## ACTIVITY
Rewrite every line of the listing below, swapping "Corinthians" for "Santos" wherever it occurs and leaving everything else unchanged.

__________

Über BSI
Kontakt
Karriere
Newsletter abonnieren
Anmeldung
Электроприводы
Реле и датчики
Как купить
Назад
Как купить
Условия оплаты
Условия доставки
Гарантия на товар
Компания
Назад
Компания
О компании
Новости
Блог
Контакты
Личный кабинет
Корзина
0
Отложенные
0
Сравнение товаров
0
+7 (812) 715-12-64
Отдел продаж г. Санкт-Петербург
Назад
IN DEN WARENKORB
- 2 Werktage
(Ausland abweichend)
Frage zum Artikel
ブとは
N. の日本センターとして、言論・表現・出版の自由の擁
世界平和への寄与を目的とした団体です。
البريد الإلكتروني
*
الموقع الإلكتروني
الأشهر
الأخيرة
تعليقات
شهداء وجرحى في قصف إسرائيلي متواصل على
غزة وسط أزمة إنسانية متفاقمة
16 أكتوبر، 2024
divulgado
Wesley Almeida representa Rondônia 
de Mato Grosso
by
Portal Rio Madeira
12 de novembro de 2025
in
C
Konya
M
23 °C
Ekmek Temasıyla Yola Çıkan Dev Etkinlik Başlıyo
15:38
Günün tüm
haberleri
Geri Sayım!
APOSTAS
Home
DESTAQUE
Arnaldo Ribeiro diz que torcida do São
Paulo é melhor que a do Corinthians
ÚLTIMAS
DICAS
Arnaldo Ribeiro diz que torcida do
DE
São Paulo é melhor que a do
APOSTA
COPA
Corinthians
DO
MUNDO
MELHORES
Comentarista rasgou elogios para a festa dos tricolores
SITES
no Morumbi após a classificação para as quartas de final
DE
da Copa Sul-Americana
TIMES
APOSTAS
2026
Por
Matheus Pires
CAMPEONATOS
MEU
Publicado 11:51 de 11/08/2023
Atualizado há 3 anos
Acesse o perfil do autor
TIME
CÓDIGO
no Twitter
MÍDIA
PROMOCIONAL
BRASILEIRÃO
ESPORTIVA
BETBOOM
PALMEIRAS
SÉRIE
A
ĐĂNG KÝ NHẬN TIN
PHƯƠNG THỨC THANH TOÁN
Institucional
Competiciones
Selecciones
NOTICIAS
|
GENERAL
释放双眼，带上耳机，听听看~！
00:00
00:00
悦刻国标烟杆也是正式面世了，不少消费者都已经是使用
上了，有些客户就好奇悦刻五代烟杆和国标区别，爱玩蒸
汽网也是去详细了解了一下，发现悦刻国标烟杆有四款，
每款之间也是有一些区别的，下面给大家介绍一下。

__________

## SOLVED PROBLEM
Über BSI
Kontakt
Karriere
Newsletter abonnieren
Anmeldung
Электроприводы
Реле и датчики
Как купить
Назад
Как купить
Условия оплаты
Условия доставки
Гарантия на товар
Компания
Назад
Компания
О компании
Новости
Блог
Контакты
Личный кабинет
Корзина
0
Отложенные
0
Сравнение товаров
0
+7 (812) 715-12-64
Отдел продаж г. Санкт-Петербург
Назад
IN DEN WARENKORB
- 2 Werktage
(Ausland abweichend)
Frage zum Artikel
ブとは
N. の日本センターとして、言論・表現・出版の自由の擁
世界平和への寄与を目的とした団体です。
البريد الإلكتروني
*
الموقع الإلكتروني
الأشهر
الأخيرة
تعليقات
شهداء وجرحى في قصف إسرائيلي متواصل على
غزة وسط أزمة إنسانية متفاقمة
16 أكتوبر، 2024
divulgado
Wesley Almeida representa Rondônia 
de Mato Grosso
by
Portal Rio Madeira
12 de novembro de 2025
in
C
Konya
M
23 °C
Ekmek Temasıyla Yola Çıkan Dev Etkinlik Başlıyo
15:38
Günün tüm
haberleri
Geri Sayım!
APOSTAS
Home
DESTAQUE
Arnaldo Ribeiro diz que torcida do São
Paulo é melhor que a do Santos
ÚLTIMAS
DICAS
Arnaldo Ribeiro diz que torcida do
DE
São Paulo é melhor que a do
APOSTA
COPA
Santos
DO
MUNDO
MELHORES
Comentarista rasgou elogios para a festa dos tricolores
SITES
no Morumbi após a classificação para as quartas de final
DE
da Copa Sul-Americana
TIMES
APOSTAS
2026
Por
Matheus Pires
CAMPEONATOS
MEU
Publicado 11:51 de 11/08/2023
Atualizado há 3 anos
Acesse o perfil do autor
TIME
CÓDIGO
no Twitter
MÍDIA
PROMOCIONAL
BRASILEIRÃO
ESPORTIVA
BETBOOM
PALMEIRAS
SÉRIE
A
ĐĂNG KÝ NHẬN TIN
PHƯƠNG THỨC THANH TOÁN
Institucional
Competiciones
Selecciones
NOTICIAS
|
GENERAL
释放双眼，带上耳机，听听看~！
00:00
00:00
悦刻国标烟杆也是正式面世了，不少消费者都已经是使用
上了，有些客户就好奇悦刻五代烟杆和国标区别，爱玩蒸
汽网也是去详细了解了一下，发现悦刻国标烟杆有四款，
每款之间也是有一些区别的，下面给大家介绍一下。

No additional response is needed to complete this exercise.